TASK
In the text below on the University's move to online classes, set down everything from "Those worries are" down to "who can evacuate.", word for word.

TEXT SHOWN
- - - - -
In an email sent to students late Tuesday night, the University announced that classes will be moved online from after spring break until April 5. The email encouraged students to stay home until that date but to apply by next Wednesday if they wish to stay on campus. That suggestion leaves students pining to get home with another concern: how to fund travel home.
The move was made in the interest of students’ health and safety, but it leaves students who did not plan to go home for spring break with more questions than answers. Low-income students who are planning to stay on campus over the break now need to finance travel plans, and those who live out of the country need to make the trek back home. We need financial resources and pointers to help us pack up our bags and afford a trip home. We need more than a notice saying we should leave campus by next week.
Those worries are amplified by the increase in presumptive cases of COVID-19 in the District. Students want to leave campus and avoid the growing health concerns, but what happens to those who need to stay? Finding the money for flights, buses or trains within a week can be difficult for students who did not originally intend to leave. Students who cannot go home will be isolated from presumably thousands of peers who can evacuate.
The University should have been more transparent about the expected push to move classes online and given students an earlier warning that they would not be welcome back on campus for a few weeks. Professors had a warning. They were told to prepare online courses as early as last week. They were given resources to prepare those courses, too. Students also needed that logistical information so they could talk with their families about plans to go home.
- - - - -
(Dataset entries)
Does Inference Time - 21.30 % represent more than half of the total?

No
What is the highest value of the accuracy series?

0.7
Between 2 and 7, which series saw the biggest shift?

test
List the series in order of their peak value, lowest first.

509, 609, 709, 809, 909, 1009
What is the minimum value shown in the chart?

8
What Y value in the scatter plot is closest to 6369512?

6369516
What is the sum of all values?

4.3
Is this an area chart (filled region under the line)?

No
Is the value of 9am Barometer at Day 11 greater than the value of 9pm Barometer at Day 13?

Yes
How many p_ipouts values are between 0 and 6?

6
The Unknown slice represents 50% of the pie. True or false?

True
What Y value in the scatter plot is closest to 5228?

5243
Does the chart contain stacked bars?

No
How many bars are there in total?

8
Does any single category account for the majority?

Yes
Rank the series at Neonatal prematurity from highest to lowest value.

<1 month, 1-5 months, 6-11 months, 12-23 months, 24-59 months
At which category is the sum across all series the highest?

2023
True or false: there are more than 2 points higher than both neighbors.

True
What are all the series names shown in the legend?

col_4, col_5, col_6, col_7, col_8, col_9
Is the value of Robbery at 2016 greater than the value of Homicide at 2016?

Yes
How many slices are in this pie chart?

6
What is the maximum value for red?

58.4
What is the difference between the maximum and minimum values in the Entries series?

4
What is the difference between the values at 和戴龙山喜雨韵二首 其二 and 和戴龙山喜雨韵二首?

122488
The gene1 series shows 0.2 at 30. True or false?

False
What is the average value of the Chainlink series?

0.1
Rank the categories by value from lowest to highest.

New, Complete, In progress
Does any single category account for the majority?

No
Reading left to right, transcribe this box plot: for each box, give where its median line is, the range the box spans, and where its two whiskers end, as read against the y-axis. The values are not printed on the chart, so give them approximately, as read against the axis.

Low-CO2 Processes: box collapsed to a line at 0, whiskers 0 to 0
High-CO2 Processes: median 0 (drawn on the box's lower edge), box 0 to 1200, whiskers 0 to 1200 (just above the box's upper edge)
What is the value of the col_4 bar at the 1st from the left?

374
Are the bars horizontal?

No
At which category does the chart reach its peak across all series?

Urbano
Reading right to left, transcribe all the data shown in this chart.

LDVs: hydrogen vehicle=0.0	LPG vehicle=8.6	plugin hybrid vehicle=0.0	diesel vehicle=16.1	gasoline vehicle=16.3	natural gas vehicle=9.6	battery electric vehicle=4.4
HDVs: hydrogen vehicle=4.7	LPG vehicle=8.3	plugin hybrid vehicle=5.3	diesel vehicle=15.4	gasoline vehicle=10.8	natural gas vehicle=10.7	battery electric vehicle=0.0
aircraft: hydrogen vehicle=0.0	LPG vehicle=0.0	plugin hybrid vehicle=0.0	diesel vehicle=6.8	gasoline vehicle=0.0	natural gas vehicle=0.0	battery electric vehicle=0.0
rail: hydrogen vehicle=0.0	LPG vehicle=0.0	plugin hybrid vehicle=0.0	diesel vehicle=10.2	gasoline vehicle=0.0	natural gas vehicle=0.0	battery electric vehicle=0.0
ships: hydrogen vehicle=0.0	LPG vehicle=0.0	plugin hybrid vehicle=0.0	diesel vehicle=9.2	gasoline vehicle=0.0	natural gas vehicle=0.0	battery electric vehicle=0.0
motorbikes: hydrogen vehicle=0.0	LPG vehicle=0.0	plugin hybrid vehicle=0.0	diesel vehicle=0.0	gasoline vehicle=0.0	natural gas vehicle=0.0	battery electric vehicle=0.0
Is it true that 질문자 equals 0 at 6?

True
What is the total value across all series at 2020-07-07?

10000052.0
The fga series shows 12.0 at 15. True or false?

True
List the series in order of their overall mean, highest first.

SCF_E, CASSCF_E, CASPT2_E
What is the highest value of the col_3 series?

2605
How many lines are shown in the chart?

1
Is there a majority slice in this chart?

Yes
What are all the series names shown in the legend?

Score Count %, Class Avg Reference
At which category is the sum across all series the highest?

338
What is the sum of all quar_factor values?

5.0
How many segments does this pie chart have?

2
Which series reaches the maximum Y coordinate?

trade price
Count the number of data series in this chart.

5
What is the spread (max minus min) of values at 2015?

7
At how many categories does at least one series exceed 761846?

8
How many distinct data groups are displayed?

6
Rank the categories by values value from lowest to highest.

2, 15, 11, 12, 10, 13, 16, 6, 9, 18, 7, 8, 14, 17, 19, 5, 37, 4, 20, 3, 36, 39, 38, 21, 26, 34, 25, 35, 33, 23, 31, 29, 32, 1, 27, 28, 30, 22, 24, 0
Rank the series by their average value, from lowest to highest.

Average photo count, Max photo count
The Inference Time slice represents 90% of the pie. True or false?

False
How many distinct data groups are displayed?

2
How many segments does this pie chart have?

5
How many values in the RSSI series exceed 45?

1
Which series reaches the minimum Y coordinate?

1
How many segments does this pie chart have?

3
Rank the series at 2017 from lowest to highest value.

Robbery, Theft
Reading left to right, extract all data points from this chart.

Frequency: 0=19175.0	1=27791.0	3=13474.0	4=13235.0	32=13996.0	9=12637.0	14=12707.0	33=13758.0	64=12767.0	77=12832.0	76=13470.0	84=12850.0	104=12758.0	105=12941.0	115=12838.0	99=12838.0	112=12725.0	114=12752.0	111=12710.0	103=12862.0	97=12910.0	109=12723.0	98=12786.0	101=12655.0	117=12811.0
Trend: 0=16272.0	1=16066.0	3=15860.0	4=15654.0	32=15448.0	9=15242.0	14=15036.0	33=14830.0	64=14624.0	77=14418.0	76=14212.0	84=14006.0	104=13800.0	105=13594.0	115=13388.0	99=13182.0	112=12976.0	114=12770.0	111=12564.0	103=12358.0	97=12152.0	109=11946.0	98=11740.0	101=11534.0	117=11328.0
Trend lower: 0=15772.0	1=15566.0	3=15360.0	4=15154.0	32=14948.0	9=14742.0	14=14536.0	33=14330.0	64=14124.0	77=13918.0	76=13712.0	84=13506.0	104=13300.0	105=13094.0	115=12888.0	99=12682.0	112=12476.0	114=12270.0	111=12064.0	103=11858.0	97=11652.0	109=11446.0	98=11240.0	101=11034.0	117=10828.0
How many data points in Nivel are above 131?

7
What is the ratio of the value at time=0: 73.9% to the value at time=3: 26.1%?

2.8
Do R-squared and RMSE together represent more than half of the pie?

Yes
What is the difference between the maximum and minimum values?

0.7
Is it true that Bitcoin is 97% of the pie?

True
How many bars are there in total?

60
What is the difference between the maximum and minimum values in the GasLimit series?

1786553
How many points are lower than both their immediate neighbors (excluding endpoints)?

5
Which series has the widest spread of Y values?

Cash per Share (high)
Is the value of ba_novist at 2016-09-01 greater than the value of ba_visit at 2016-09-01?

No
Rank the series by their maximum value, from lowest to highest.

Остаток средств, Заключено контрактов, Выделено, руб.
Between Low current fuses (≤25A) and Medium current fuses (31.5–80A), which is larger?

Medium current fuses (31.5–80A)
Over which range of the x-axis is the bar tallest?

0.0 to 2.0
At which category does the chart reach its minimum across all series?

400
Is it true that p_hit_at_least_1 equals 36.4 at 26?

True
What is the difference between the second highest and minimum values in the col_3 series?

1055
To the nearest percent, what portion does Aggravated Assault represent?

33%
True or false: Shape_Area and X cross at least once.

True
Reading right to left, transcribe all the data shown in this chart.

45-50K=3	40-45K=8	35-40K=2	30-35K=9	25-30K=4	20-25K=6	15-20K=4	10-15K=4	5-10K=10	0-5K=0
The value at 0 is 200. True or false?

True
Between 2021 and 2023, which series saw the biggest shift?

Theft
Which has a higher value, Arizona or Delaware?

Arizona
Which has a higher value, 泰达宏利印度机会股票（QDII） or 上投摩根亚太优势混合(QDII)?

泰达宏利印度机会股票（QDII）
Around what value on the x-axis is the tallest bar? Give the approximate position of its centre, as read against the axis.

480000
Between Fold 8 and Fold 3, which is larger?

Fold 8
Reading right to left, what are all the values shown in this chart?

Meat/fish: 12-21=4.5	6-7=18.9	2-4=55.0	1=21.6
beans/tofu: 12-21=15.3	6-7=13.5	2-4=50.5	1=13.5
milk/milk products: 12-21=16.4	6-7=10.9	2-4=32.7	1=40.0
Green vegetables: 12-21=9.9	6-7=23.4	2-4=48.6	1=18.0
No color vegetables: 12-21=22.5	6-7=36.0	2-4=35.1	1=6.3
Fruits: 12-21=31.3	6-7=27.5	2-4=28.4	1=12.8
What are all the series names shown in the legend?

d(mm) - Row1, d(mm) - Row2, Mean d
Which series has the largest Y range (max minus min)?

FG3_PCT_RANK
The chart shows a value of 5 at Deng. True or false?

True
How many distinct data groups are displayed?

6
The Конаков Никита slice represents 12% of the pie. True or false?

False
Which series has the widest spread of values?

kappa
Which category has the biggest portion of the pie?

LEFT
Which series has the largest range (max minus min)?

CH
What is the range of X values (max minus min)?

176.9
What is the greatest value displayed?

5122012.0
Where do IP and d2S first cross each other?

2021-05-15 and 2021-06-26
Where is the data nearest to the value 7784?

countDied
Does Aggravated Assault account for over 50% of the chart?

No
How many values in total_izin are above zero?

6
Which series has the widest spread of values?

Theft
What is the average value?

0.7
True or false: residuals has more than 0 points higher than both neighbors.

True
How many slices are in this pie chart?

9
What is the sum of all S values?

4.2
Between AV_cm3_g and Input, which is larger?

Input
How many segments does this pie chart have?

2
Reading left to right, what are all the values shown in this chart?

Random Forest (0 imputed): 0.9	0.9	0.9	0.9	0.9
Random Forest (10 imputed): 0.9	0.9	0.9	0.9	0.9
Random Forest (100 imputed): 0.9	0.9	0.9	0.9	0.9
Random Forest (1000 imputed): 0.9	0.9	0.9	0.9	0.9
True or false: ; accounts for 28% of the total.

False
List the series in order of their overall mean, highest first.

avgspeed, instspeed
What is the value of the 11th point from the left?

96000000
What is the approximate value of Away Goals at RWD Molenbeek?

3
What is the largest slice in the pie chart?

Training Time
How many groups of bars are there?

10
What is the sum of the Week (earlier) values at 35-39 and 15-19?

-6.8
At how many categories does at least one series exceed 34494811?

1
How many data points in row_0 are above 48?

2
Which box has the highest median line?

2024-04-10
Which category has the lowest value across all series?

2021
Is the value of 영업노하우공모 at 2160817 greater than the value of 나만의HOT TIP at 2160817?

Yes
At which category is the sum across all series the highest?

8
- - - - -
RESULT OF THIS TASK
Those worries are amplified by the increase in presumptive cases of COVID-19 in the District. Students want to leave campus and avoid the growing health concerns, but what happens to those who need to stay? Finding the money for flights, buses or trains within a week can be difficult for students who did not originally intend to leave. Students who cannot go home will be isolated from presumably thousands of peers who can evacuate.